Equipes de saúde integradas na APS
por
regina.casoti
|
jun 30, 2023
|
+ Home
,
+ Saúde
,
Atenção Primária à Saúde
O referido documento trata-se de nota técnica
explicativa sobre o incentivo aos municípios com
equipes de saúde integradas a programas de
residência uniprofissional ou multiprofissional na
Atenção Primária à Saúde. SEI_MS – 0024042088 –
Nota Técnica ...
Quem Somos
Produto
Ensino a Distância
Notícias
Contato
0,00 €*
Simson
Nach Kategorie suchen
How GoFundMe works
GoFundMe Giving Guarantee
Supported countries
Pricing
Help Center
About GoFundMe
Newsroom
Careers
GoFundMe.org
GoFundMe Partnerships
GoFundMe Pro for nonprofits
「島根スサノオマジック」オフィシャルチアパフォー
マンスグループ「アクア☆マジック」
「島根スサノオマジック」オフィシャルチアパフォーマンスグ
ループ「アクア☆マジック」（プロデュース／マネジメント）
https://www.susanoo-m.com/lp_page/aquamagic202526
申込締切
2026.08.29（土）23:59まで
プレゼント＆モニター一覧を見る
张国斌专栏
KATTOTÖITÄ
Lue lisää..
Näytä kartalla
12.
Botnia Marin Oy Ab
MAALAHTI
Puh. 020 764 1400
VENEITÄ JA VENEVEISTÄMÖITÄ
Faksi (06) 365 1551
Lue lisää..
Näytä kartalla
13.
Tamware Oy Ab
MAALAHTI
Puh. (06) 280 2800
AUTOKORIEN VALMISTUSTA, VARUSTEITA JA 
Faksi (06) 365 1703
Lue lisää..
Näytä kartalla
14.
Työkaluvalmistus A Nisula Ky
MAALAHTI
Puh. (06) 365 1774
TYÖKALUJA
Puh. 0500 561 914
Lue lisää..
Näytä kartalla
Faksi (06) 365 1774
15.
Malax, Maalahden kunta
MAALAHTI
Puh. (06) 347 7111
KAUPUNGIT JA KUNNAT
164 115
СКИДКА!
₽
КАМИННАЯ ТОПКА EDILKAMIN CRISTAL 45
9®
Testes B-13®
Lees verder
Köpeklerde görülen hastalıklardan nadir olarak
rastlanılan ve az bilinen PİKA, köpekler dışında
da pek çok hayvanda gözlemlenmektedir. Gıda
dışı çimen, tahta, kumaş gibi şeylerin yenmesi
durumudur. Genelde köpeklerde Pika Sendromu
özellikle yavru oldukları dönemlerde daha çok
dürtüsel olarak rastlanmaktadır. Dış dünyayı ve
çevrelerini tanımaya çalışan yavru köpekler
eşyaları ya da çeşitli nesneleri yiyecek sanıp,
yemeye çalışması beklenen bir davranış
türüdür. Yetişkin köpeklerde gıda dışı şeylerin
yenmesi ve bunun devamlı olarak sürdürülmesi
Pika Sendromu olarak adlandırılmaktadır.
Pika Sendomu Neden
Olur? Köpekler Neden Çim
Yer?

───

-- Task requirements --
Would you copy every line of the entries that includes the word "Neden"?

-- Written response --
Pika Sendomu Neden
Olur? Köpekler Neden Çim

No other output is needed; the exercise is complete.